Proof. Note that \(A_\Pi \cup A_\Psi = A\) and by assumption \(A\) is nonempty so at least one of these sets is also nonempty. Suppose \(A_\Pi\) is nonempty. By assumption we know that agents in \(A_\Pi\) strictly prefer their allocation given by \(\Pi\). In fact, because \(\Psi\) is individually rational and agents only have two acceptable object we know that under mechanism \(\Pi\) each agent in \(A_\Pi\) is allocated their first option. From Lemma 2 we know that agents in \(A_\Pi\) only trade with other agents in \(A_\Pi\). Because \(\Psi\) is individually rational we know that agents in \(A_\Pi\) retain their endowment under \(\Psi\). Therefore, the allocation \(\Psi^P\) is not pareto efficient because we could improve the outcome of every agent in \(A_\Pi\) by allocating them their first option, without changing the outcome of other agents. Thus, \(\Psi^P\) is not pareto efficient.

Proof of Theorem 1. Suppose \(\Pi\) and \(\Psi\) are two distinct truthful, individually rational mechanisms and let \(P\) be a discordant preference profile of minimal size. By Lemma 1 we know that every agent whose allocation differs in \(\Pi\) and \(\Psi\) has exactly two acceptable objects. By Lemma 3 at least one of these mechanisms is not pareto efficent.

Proof of Theorem 2. Suppose \(\Pi\) and \(\Psi\) are truthful and individually rational. We will show that at least one of them is not pair efficient. Let \(P\) be a discordant preference profile of minimal size and et \(A_\Pi, A_\Psi\) and \(A\) be defined as in equations (1),(2),(3). From Lemma 1 we know that every agent in \(A\) has exactly two acceptable objects. Suppose \(A_\Pi\) is not empty. Because \(\Psi\) is individually rational we know that every agent in \(i \in A_\Pi\) retains their endowment under mechanism \(\Psi\).
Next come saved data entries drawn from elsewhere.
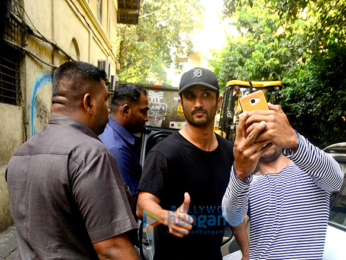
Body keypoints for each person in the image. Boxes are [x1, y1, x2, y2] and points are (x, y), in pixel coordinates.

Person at [6, 61, 139, 260]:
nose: (107, 108)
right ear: (88, 103)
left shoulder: (20, 154)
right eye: (105, 100)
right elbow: (112, 250)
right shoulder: (91, 155)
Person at [222, 103, 344, 260]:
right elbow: (232, 217)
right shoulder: (246, 183)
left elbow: (336, 180)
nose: (263, 135)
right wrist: (240, 172)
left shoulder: (312, 170)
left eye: (266, 127)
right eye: (255, 131)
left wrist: (293, 140)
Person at [136, 67, 235, 260]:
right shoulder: (165, 152)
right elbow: (142, 206)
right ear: (181, 103)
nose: (198, 103)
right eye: (190, 96)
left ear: (219, 101)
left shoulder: (230, 152)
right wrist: (168, 217)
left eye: (206, 95)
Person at [99, 84, 149, 199]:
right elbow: (128, 203)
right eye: (143, 111)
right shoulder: (118, 150)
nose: (146, 118)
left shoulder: (109, 132)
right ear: (126, 110)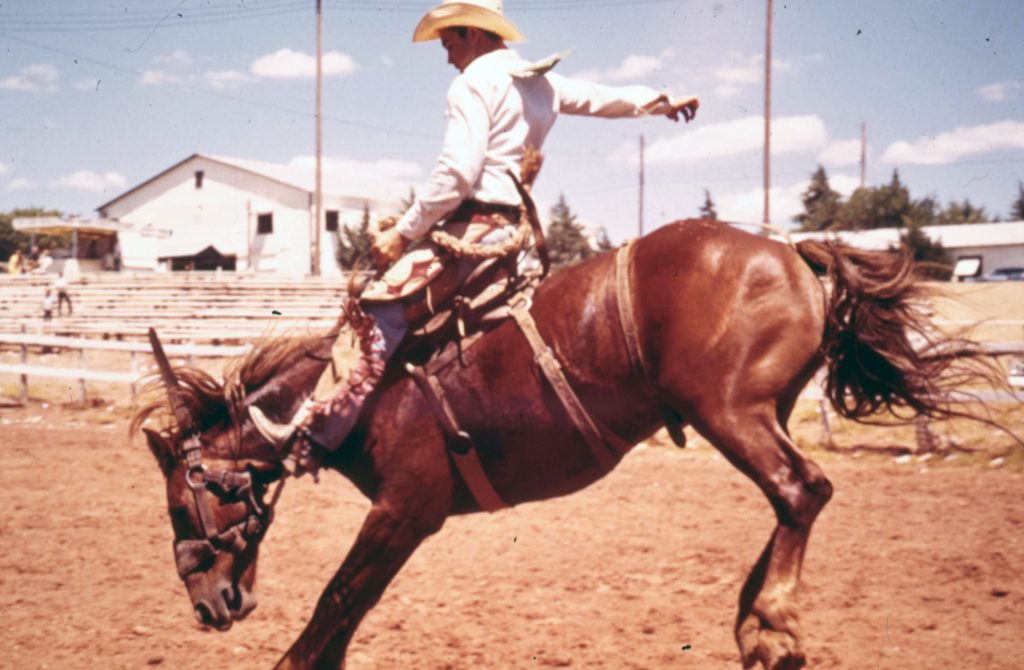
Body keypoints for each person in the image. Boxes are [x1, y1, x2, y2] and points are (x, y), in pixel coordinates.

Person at [249, 0, 700, 466]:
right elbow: (601, 98)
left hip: (475, 231)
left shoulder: (470, 85)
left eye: (449, 42)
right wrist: (662, 101)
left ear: (474, 34)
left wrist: (402, 234)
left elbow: (457, 175)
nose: (446, 55)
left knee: (377, 314)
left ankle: (320, 436)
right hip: (511, 237)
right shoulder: (541, 82)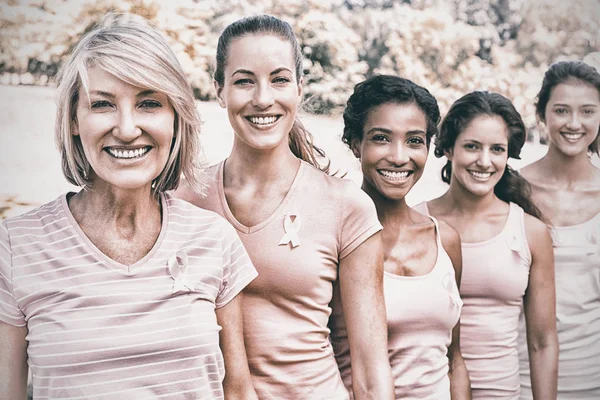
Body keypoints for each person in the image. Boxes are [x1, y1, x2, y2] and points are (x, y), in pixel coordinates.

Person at [0, 13, 258, 400]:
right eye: (102, 104)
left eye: (149, 103)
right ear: (74, 119)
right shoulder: (16, 245)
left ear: (176, 118)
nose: (125, 128)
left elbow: (238, 390)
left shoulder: (213, 238)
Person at [175, 14, 393, 400]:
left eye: (279, 79)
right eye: (244, 81)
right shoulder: (182, 199)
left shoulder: (346, 206)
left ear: (299, 88)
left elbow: (371, 369)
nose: (263, 98)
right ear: (219, 91)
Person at [329, 74, 471, 399]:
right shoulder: (332, 240)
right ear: (354, 143)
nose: (398, 156)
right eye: (381, 138)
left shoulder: (444, 238)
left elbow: (454, 359)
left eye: (414, 140)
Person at [415, 91, 558, 399]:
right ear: (448, 148)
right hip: (429, 391)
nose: (484, 161)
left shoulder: (530, 232)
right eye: (471, 146)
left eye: (497, 149)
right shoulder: (415, 223)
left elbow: (542, 341)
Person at [517, 60, 600, 399]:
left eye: (588, 111)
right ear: (542, 114)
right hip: (517, 375)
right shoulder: (510, 189)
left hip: (593, 376)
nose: (574, 123)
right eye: (562, 110)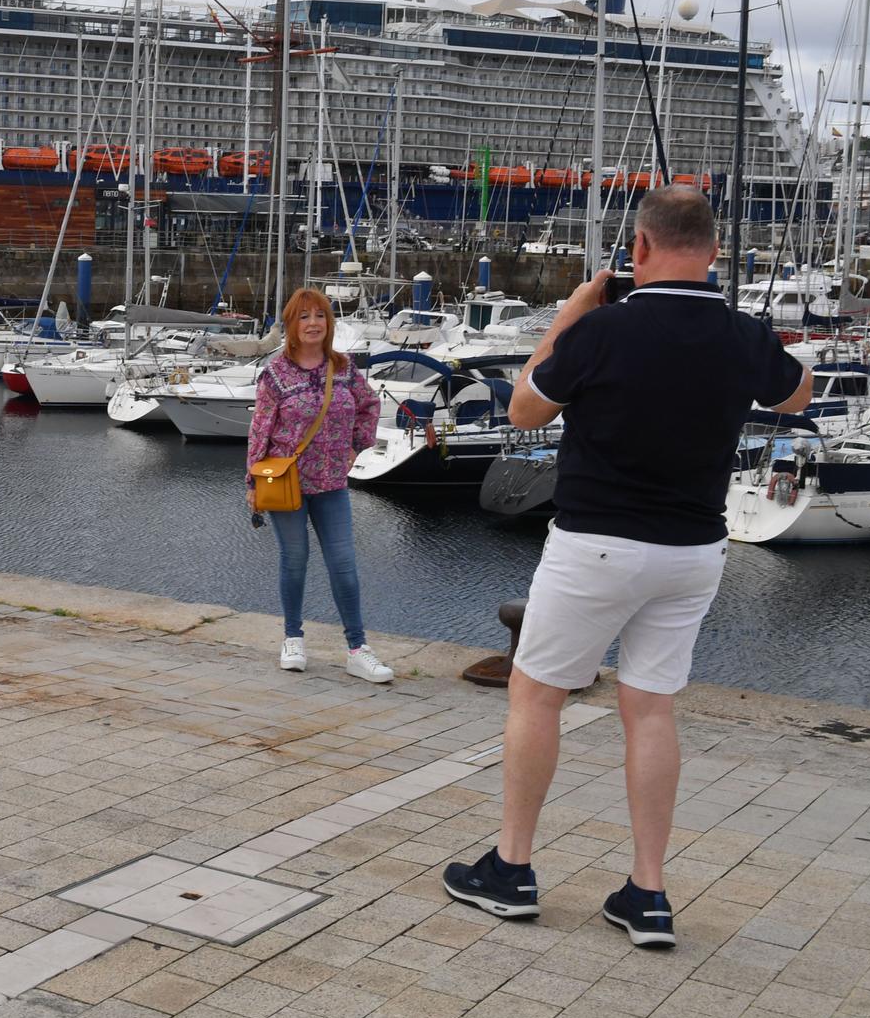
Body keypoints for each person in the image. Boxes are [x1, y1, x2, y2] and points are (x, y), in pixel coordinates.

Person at [443, 187, 811, 948]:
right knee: (650, 708)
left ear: (638, 249)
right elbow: (798, 390)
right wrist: (743, 338)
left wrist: (571, 312)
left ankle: (511, 869)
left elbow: (523, 410)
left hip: (596, 543)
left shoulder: (603, 328)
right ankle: (648, 892)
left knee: (536, 695)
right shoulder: (740, 334)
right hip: (692, 553)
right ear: (713, 252)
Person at [246, 286, 390, 683]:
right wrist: (252, 481)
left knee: (343, 565)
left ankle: (357, 649)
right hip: (287, 483)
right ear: (291, 325)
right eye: (304, 317)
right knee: (294, 562)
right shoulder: (275, 373)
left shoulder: (342, 368)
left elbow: (369, 405)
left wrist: (357, 448)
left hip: (331, 484)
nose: (313, 324)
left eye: (320, 316)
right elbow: (260, 429)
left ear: (330, 323)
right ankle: (293, 638)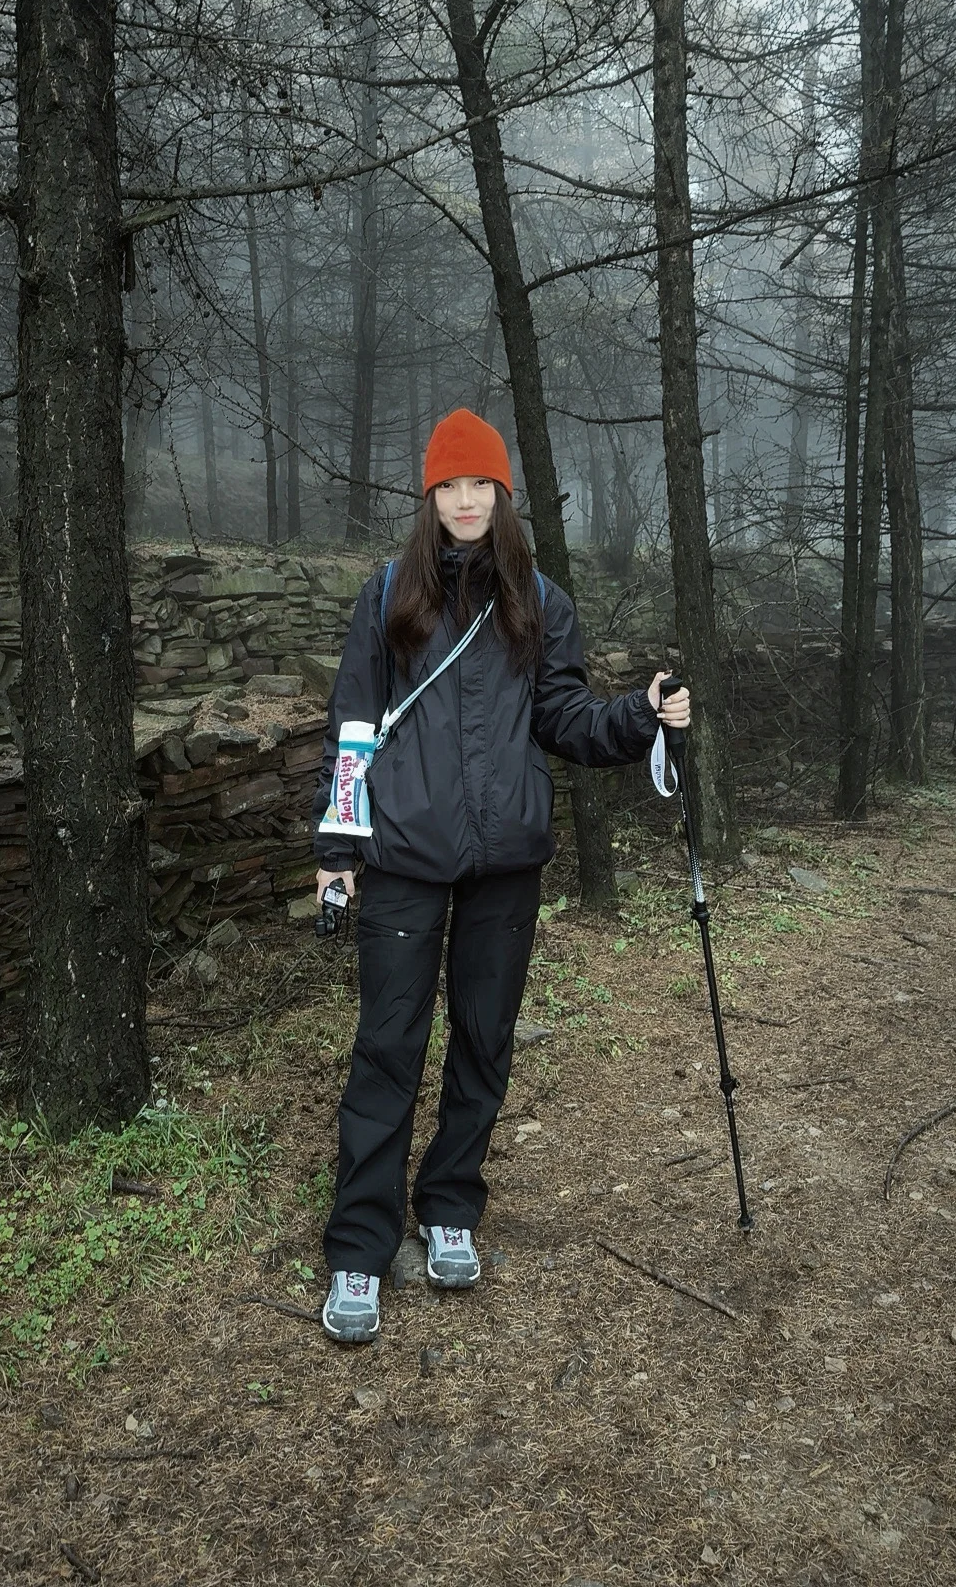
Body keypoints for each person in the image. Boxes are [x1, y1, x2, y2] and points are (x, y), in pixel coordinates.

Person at [311, 409, 690, 1343]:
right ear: (430, 496)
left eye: (481, 484)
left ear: (502, 493)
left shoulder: (540, 600)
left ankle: (450, 1206)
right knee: (388, 1048)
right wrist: (335, 852)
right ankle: (360, 1250)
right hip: (402, 858)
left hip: (505, 864)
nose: (467, 500)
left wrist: (639, 715)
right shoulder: (389, 593)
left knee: (483, 1041)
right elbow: (354, 725)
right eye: (450, 485)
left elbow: (563, 717)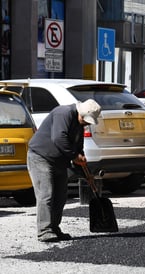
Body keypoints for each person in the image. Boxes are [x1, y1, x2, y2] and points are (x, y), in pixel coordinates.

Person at [27, 99, 101, 242]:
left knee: (60, 196)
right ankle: (44, 230)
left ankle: (54, 228)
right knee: (46, 194)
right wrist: (74, 156)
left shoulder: (79, 124)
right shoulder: (64, 113)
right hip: (41, 157)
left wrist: (86, 173)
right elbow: (59, 138)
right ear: (80, 112)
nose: (86, 123)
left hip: (59, 161)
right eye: (85, 120)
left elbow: (78, 149)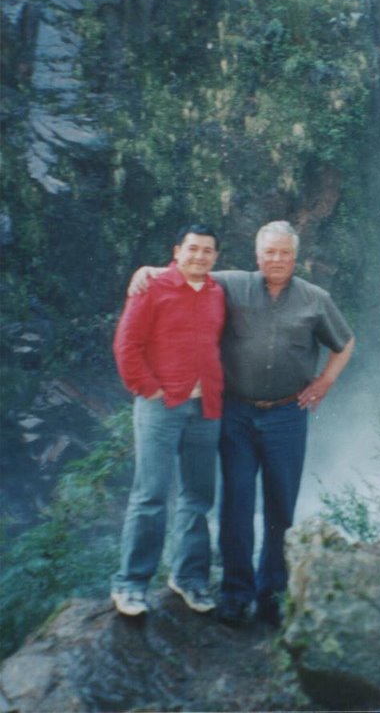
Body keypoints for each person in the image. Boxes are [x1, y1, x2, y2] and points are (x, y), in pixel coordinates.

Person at [129, 220, 355, 627]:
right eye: (269, 252)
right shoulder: (231, 284)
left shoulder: (315, 298)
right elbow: (188, 270)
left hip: (287, 415)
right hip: (235, 412)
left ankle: (272, 591)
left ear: (295, 256)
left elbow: (345, 342)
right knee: (236, 503)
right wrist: (147, 271)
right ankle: (236, 590)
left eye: (284, 253)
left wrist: (325, 381)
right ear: (257, 255)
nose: (277, 260)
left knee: (280, 505)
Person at [110, 224, 225, 617]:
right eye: (192, 249)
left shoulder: (216, 293)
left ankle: (189, 577)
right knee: (150, 495)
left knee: (198, 496)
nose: (199, 256)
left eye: (207, 251)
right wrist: (148, 388)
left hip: (205, 407)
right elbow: (126, 344)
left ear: (216, 257)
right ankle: (131, 585)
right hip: (161, 406)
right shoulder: (151, 288)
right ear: (177, 251)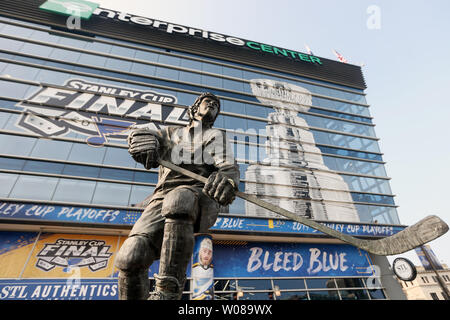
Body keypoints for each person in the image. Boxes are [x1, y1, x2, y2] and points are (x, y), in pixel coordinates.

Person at [115, 92, 240, 300]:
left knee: (180, 200)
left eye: (216, 106)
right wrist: (140, 140)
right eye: (207, 102)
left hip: (199, 195)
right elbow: (142, 133)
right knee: (131, 255)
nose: (212, 106)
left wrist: (226, 180)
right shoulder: (170, 133)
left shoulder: (216, 136)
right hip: (161, 197)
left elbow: (228, 167)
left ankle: (168, 292)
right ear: (194, 109)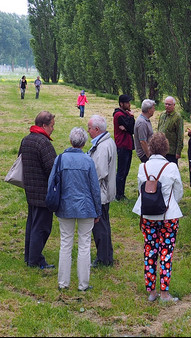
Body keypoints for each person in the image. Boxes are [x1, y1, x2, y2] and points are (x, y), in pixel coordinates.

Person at [48, 127, 102, 291]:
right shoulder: (88, 161)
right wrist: (98, 210)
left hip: (65, 206)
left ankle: (63, 283)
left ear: (71, 141)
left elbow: (52, 183)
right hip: (86, 207)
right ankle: (83, 284)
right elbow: (95, 188)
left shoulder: (61, 159)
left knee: (65, 244)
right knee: (84, 244)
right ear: (84, 143)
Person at [132, 132, 184, 302]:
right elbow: (179, 192)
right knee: (166, 253)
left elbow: (141, 190)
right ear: (166, 148)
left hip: (148, 215)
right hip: (169, 216)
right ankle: (164, 292)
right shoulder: (172, 167)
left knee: (150, 251)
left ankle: (151, 291)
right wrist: (170, 203)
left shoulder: (143, 167)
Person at [19, 111, 58, 269]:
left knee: (32, 225)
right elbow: (52, 168)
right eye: (52, 126)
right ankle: (35, 260)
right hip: (43, 192)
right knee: (42, 228)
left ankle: (29, 256)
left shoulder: (26, 140)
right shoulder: (44, 143)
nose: (53, 129)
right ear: (44, 125)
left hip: (30, 189)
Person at [87, 114, 117, 267]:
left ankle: (104, 259)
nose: (88, 131)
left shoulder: (103, 146)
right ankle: (106, 256)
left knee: (100, 227)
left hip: (100, 192)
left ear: (97, 129)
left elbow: (99, 172)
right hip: (104, 191)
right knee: (103, 224)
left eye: (89, 128)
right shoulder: (105, 142)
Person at [113, 95, 137, 200]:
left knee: (125, 170)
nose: (129, 104)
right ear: (121, 103)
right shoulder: (119, 115)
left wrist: (128, 123)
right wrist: (131, 117)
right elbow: (131, 128)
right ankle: (118, 194)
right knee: (122, 171)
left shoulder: (125, 114)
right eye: (127, 102)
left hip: (127, 145)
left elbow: (131, 128)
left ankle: (120, 193)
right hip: (122, 145)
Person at [157, 96, 184, 164]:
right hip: (161, 149)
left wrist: (178, 151)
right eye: (166, 104)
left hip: (171, 151)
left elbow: (180, 135)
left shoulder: (177, 117)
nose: (167, 106)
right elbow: (158, 129)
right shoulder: (162, 115)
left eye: (169, 104)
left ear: (174, 105)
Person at [134, 99, 156, 164]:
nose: (154, 110)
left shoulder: (145, 120)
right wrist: (148, 155)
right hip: (145, 154)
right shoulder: (142, 123)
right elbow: (143, 141)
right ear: (149, 110)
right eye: (153, 108)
Furthermore, by Lemma 3, we know that mechanism \(\Psi\) is not pareto efficient. That is, there is at least one set of agents \(\{i_1, i_2,...,i_m\} \subseteq A_\Pi\) such that \(\Psi^P_{i_2} \succ_{i_1} \Psi^P_{i_1}, \Psi^P_{i_3} \succ_{i_2} \Psi^P_{i_2},...,\Psi^P_{i_1} \succ_{i_m} \Psi^P_{i_m}\). (Note that \(\Psi^P_{i} = o_i\) for each \(i\) in this cycle). Now create a new preference profile \(Q\) where agent \(i_1\) reports the following preferences: \(o_{i_2} \succ_{i_1} o_{i_3} \succ_{i_1} o_{i_4}\succ_{i_1} ...\succ_{i_1} o_{i_{m-1}} \succ_{i_1} o_{i_m} \succ_{i_1} o_{i_1}\) (Note that the original preference was: \(o_{i_2} \succ_{i_1} o_{i_1}\) so all we are doing is adding the objects from the cycle in a specific order). All other agents hold the same preferences. Because \(\Psi\) is strategy-proof, it cannot give object \(o_{i_2}\) to agent \(i_1\) on profile \(Q\). Because \(\Psi\) is individually rational, it must instead give \(i_1\) an object \(o \in \{o_{i_1}, o_{i_3}, o_{i_4}, \ldots o_{i_m}\}\). But we claim that none of these outcomes can be pair efficient: the agent in the cycle whose favorite object is \(o\) must receive their endowment by individual rationality of \(\Psi\), and by construction of profile \(Q\), this agent and \(i_1\) would both prefer to swap items (according to \(Q\)). Therefore \(\Psi\) is not pair efficient.